*** Material for this exercise Section Begins ***

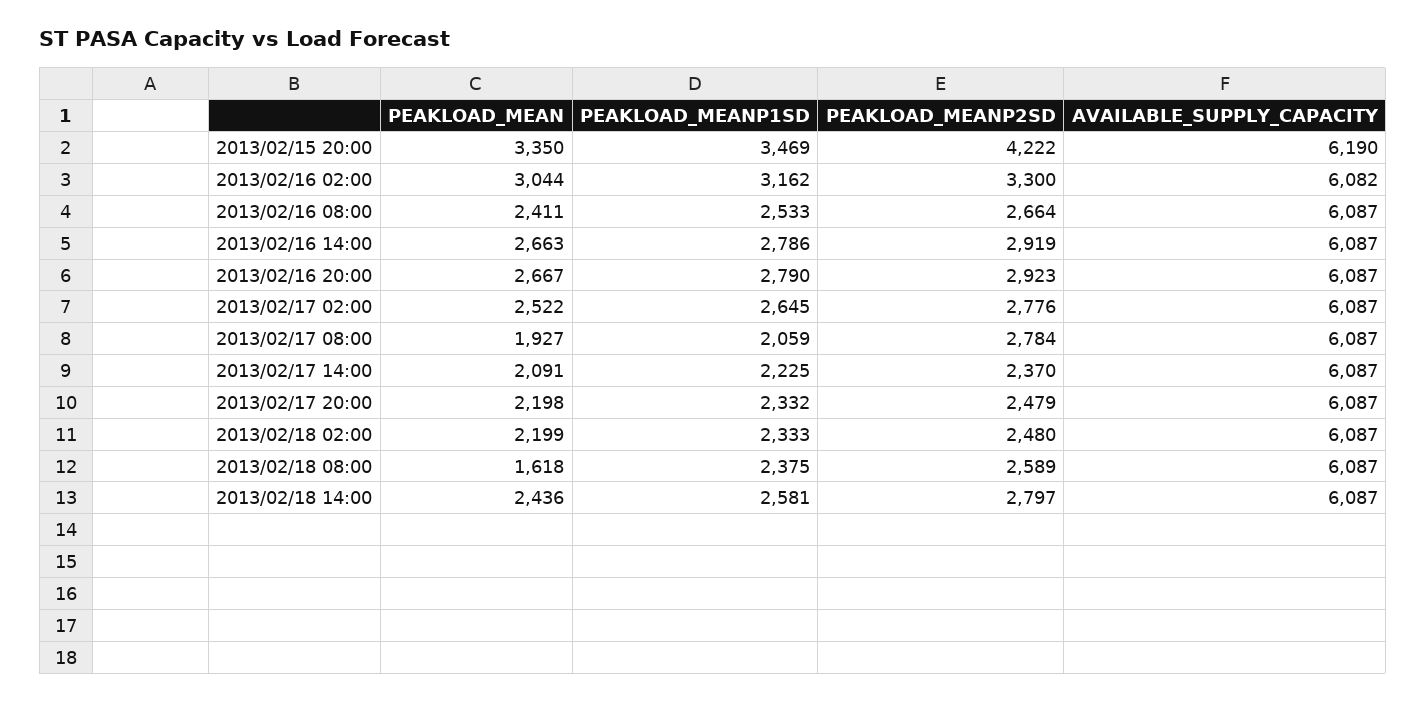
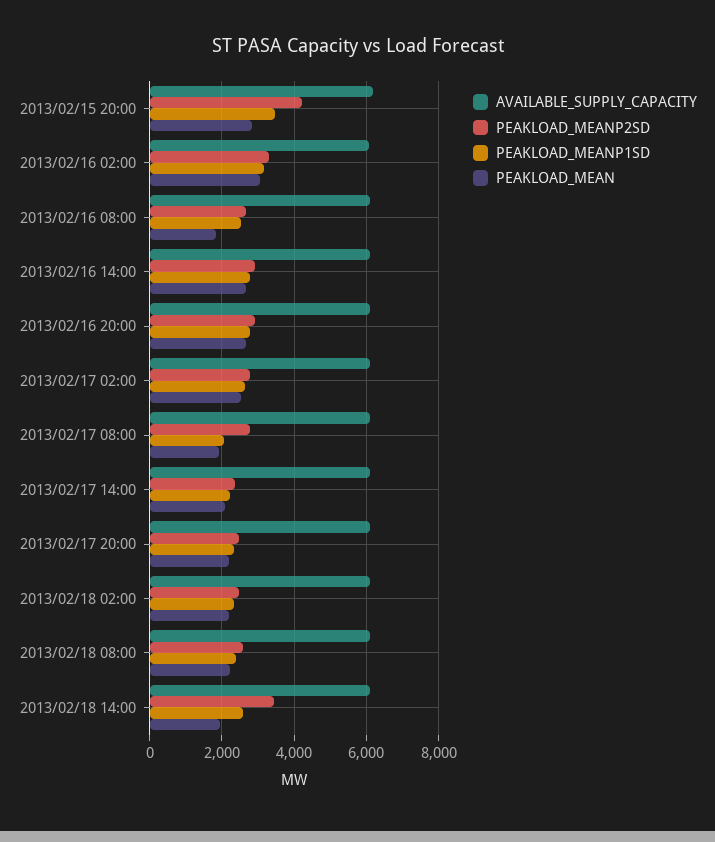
  {
    "PEAKLOAD_MEAN": {
-     "2013/02/15 20:00": 3350,
+     "2013/02/15 20:00": 2800,
      "2013/02/16 02:00": 3044,
-     "2013/02/16 08:00": 2411,
+     "2013/02/16 08:00": 1800,
      "2013/02/16 14:00": 2663,
      "2013/02/16 20:00": 2667,
      "2013/02/17 02:00": 2522,
      "2013/02/17 08:00": 1927,
      "2013/02/17 14:00": 2091,
      "2013/02/17 20:00": 2198,
      "2013/02/18 02:00": 2199,
-     "2013/02/18 08:00": 1618,
+     "2013/02/18 08:00": 2200,
-     "2013/02/18 14:00": 2436
+     "2013/02/18 14:00": 2000
    },
    "PEAKLOAD_MEANP1SD": {
      "2013/02/15 20:00": 3469,
      "2013/02/16 02:00": 3162,
      "2013/02/16 08:00": 2533,
      "2013/02/16 14:00": 2786,
      "2013/02/16 20:00": 2790,
      "2013/02/17 02:00": 2645,
      "2013/02/17 08:00": 2059,
      "2013/02/17 14:00": 2225,
      "2013/02/17 20:00": 2332,
      "2013/02/18 02:00": 2333,
      "2013/02/18 08:00": 2375,
      "2013/02/18 14:00": 2581
    },
    "PEAKLOAD_MEANP2SD": {
      "2013/02/15 20:00": 4222,
      "2013/02/16 02:00": 3300,
      "2013/02/16 08:00": 2664,
      "2013/02/16 14:00": 2919,
      "2013/02/16 20:00": 2923,
      "2013/02/17 02:00": 2776,
      "2013/02/17 08:00": 2784,
      "2013/02/17 14:00": 2370,
      "2013/02/17 20:00": 2479,
      "2013/02/18 02:00": 2480,
      "2013/02/18 08:00": 2589,
-     "2013/02/18 14:00": 2797
+     "2013/02/18 14:00": 3400
    },
    "AVAILABLE_SUPPLY_CAPACITY": {
      "2013/02/15 20:00": 6190,
      "2013/02/16 02:00": 6082,
      "2013/02/16 08:00": 6087,
      "2013/02/16 14:00": 6087,
      "2013/02/16 20:00": 6087,
      "2013/02/17 02:00": 6087,
      "2013/02/17 08:00": 6087,
      "2013/02/17 14:00": 6087,
      "2013/02/17 20:00": 6087,
      "2013/02/18 02:00": 6087,
      "2013/02/18 08:00": 6087,
      "2013/02/18 14:00": 6087
    }
  }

*** Material for this exercise Section Ends ***

▸ Work item
Could the entries above be written out word for word, with no pictures?

▸ Solution to the exercise
  {
    "PEAKLOAD_MEAN": {
-     "2013/02/15 20:00": 3350,
+     "2013/02/15 20:00": 2800,
      "2013/02/16 02:00": 3044,
-     "2013/02/16 08:00": 2411,
+     "2013/02/16 08:00": 1800,
      "2013/02/16 14:00": 2663,
      "2013/02/16 20:00": 2667,
      "2013/02/17 02:00": 2522,
      "2013/02/17 08:00": 1927,
      "2013/02/17 14:00": 2091,
      "2013/02/17 20:00": 2198,
      "2013/02/18 02:00": 2199,
-     "2013/02/18 08:00": 1618,
+     "2013/02/18 08:00": 2200,
-     "2013/02/18 14:00": 2436
+     "2013/02/18 14:00": 2000
    },
    "PEAKLOAD_MEANP1SD": {
      "2013/02/15 20:00": 3469,
      "2013/02/16 02:00": 3162,
      "2013/02/16 08:00": 2533,
      "2013/02/16 14:00": 2786,
      "2013/02/16 20:00": 2790,
      "2013/02/17 02:00": 2645,
      "2013/02/17 08:00": 2059,
      "2013/02/17 14:00": 2225,
      "2013/02/17 20:00": 2332,
      "2013/02/18 02:00": 2333,
      "2013/02/18 08:00": 2375,
      "2013/02/18 14:00": 2581
    },
    "PEAKLOAD_MEANP2SD": {
      "2013/02/15 20:00": 4222,
      "2013/02/16 02:00": 3300,
      "2013/02/16 08:00": 2664,
      "2013/02/16 14:00": 2919,
      "2013/02/16 20:00": 2923,
      "2013/02/17 02:00": 2776,
      "2013/02/17 08:00": 2784,
      "2013/02/17 14:00": 2370,
      "2013/02/17 20:00": 2479,
      "2013/02/18 02:00": 2480,
      "2013/02/18 08:00": 2589,
-     "2013/02/18 14:00": 2797
+     "2013/02/18 14:00": 3400
    },
    "AVAILABLE_SUPPLY_CAPACITY": {
      "2013/02/15 20:00": 6190,
      "2013/02/16 02:00": 6082,
      "2013/02/16 08:00": 6087,
      "2013/02/16 14:00": 6087,
      "2013/02/16 20:00": 6087,
      "2013/02/17 02:00": 6087,
      "2013/02/17 08:00": 6087,
      "2013/02/17 14:00": 6087,
      "2013/02/17 20:00": 6087,
      "2013/02/18 02:00": 6087,
      "2013/02/18 08:00": 6087,
      "2013/02/18 14:00": 6087
    }
  }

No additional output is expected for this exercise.